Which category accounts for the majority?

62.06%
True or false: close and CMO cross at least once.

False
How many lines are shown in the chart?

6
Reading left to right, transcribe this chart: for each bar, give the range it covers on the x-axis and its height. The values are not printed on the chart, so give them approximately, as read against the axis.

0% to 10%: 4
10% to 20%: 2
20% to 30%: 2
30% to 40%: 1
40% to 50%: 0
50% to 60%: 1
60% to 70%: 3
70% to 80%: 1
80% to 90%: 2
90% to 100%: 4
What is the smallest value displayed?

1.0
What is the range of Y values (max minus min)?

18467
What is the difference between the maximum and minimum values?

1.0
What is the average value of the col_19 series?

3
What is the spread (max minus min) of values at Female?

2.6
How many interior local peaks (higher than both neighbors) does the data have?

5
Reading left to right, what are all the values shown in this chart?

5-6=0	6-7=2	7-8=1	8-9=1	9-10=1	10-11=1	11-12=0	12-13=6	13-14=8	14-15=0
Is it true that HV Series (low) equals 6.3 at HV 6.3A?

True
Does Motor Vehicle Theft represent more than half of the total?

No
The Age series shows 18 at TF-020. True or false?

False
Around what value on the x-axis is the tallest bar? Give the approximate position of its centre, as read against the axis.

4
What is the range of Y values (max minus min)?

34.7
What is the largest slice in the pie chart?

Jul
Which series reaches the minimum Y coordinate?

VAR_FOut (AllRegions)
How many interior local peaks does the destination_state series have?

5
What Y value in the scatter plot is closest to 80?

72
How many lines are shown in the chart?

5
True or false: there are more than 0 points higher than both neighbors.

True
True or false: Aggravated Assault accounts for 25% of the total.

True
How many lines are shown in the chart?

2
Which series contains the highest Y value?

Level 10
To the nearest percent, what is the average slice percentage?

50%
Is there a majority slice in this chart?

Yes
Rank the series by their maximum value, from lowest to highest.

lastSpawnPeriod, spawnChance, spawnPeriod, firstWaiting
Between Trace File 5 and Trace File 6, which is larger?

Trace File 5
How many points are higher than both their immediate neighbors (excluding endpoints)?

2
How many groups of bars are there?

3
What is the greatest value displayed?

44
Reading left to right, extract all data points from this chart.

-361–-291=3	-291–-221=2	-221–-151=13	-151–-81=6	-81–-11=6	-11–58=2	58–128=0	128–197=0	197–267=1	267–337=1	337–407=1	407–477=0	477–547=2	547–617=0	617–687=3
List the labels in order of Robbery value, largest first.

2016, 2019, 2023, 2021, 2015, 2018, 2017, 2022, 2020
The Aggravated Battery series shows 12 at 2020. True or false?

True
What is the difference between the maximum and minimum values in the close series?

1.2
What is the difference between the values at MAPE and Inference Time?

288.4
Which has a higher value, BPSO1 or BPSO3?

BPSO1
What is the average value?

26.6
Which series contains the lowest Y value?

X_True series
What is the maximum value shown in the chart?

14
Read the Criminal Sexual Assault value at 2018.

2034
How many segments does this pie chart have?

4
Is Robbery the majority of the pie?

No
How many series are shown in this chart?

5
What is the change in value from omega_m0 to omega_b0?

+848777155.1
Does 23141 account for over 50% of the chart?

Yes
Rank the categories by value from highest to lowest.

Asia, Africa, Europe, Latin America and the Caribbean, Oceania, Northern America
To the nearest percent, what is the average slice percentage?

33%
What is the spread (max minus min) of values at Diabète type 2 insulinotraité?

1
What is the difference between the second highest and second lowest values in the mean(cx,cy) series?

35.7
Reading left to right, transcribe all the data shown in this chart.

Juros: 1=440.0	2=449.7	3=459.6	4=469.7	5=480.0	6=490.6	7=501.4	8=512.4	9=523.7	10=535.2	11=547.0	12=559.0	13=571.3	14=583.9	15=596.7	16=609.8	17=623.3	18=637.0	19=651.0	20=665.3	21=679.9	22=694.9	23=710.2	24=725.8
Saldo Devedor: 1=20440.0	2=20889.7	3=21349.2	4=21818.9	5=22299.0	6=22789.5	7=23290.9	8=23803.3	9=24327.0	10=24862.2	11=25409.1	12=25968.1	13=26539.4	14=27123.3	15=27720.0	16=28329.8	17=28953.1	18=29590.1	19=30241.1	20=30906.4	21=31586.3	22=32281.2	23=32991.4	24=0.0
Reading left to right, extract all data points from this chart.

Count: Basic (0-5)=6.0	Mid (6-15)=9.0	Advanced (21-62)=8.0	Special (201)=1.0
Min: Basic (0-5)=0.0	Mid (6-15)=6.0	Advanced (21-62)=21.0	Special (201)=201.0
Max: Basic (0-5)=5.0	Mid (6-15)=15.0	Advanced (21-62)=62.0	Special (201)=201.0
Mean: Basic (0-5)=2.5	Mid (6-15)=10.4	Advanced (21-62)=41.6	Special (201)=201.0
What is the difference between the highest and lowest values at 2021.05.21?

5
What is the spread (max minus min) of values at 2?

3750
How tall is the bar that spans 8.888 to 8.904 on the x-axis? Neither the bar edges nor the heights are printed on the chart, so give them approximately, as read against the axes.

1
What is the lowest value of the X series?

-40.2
○ ○ ○ ○
_What is needed_.
Rewrite the records above, replacing every "max minus min" with "maximum minus minimum" and leaving everything else unchanged.

_Response_.
Which category accounts for the majority?

62.06%
True or false: close and CMO cross at least once.

False
How many lines are shown in the chart?

6
Reading left to right, transcribe this chart: for each bar, give the range it covers on the x-axis and its height. The values are not printed on the chart, so give them approximately, as read against the axis.

0% to 10%: 4
10% to 20%: 2
20% to 30%: 2
30% to 40%: 1
40% to 50%: 0
50% to 60%: 1
60% to 70%: 3
70% to 80%: 1
80% to 90%: 2
90% to 100%: 4
What is the smallest value displayed?

1.0
What is the range of Y values (maximum minus minimum)?

18467
What is the difference between the maximum and minimum values?

1.0
What is the average value of the col_19 series?

3
What is the spread (maximum minus minimum) of values at Female?

2.6
How many interior local peaks (higher than both neighbors) does the data have?

5
Reading left to right, what are all the values shown in this chart?

5-6=0	6-7=2	7-8=1	8-9=1	9-10=1	10-11=1	11-12=0	12-13=6	13-14=8	14-15=0
Is it true that HV Series (low) equals 6.3 at HV 6.3A?

True
Does Motor Vehicle Theft represent more than half of the total?

No
The Age series shows 18 at TF-020. True or false?

False
Around what value on the x-axis is the tallest bar? Give the approximate position of its centre, as read against the axis.

4
What is the range of Y values (maximum minus minimum)?

34.7
What is the largest slice in the pie chart?

Jul
Which series reaches the minimum Y coordinate?

VAR_FOut (AllRegions)
How many interior local peaks does the destination_state series have?

5
What Y value in the scatter plot is closest to 80?

72
How many lines are shown in the chart?

5
True or false: there are more than 0 points higher than both neighbors.

True
True or false: Aggravated Assault accounts for 25% of the total.

True
How many lines are shown in the chart?

2
Which series contains the highest Y value?

Level 10
To the nearest percent, what is the average slice percentage?

50%
Is there a majority slice in this chart?

Yes
Rank the series by their maximum value, from lowest to highest.

lastSpawnPeriod, spawnChance, spawnPeriod, firstWaiting
Between Trace File 5 and Trace File 6, which is larger?

Trace File 5
How many points are higher than both their immediate neighbors (excluding endpoints)?

2
How many groups of bars are there?

3
What is the greatest value displayed?

44
Reading left to right, extract all data points from this chart.

-361–-291=3	-291–-221=2	-221–-151=13	-151–-81=6	-81–-11=6	-11–58=2	58–128=0	128–197=0	197–267=1	267–337=1	337–407=1	407–477=0	477–547=2	547–617=0	617–687=3
List the labels in order of Robbery value, largest first.

2016, 2019, 2023, 2021, 2015, 2018, 2017, 2022, 2020
The Aggravated Battery series shows 12 at 2020. True or false?

True
What is the difference between the maximum and minimum values in the close series?

1.2
What is the difference between the values at MAPE and Inference Time?

288.4
Which has a higher value, BPSO1 or BPSO3?

BPSO1
What is the average value?

26.6
Which series contains the lowest Y value?

X_True series
What is the maximum value shown in the chart?

14
Read the Criminal Sexual Assault value at 2018.

2034
How many segments does this pie chart have?

4
Is Robbery the majority of the pie?

No
How many series are shown in this chart?

5
What is the change in value from omega_m0 to omega_b0?

+848777155.1
Does 23141 account for over 50% of the chart?

Yes
Rank the categories by value from highest to lowest.

Asia, Africa, Europe, Latin America and the Caribbean, Oceania, Northern America
To the nearest percent, what is the average slice percentage?

33%
What is the spread (maximum minus minimum) of values at Diabète type 2 insulinotraité?

1
What is the difference between the second highest and second lowest values in the mean(cx,cy) series?

35.7
Reading left to right, transcribe all the data shown in this chart.

Juros: 1=440.0	2=449.7	3=459.6	4=469.7	5=480.0	6=490.6	7=501.4	8=512.4	9=523.7	10=535.2	11=547.0	12=559.0	13=571.3	14=583.9	15=596.7	16=609.8	17=623.3	18=637.0	19=651.0	20=665.3	21=679.9	22=694.9	23=710.2	24=725.8
Saldo Devedor: 1=20440.0	2=20889.7	3=21349.2	4=21818.9	5=22299.0	6=22789.5	7=23290.9	8=23803.3	9=24327.0	10=24862.2	11=25409.1	12=25968.1	13=26539.4	14=27123.3	15=27720.0	16=28329.8	17=28953.1	18=29590.1	19=30241.1	20=30906.4	21=31586.3	22=32281.2	23=32991.4	24=0.0
Reading left to right, extract all data points from this chart.

Count: Basic (0-5)=6.0	Mid (6-15)=9.0	Advanced (21-62)=8.0	Special (201)=1.0
Min: Basic (0-5)=0.0	Mid (6-15)=6.0	Advanced (21-62)=21.0	Special (201)=201.0
Max: Basic (0-5)=5.0	Mid (6-15)=15.0	Advanced (21-62)=62.0	Special (201)=201.0
Mean: Basic (0-5)=2.5	Mid (6-15)=10.4	Advanced (21-62)=41.6	Special (201)=201.0
What is the difference between the highest and lowest values at 2021.05.21?

5
What is the spread (maximum minus minimum) of values at 2?

3750
How tall is the bar that spans 8.888 to 8.904 on the x-axis? Neither the bar edges nor the heights are printed on the chart, so give them approximately, as read against the axes.

1
What is the lowest value of the X series?

-40.2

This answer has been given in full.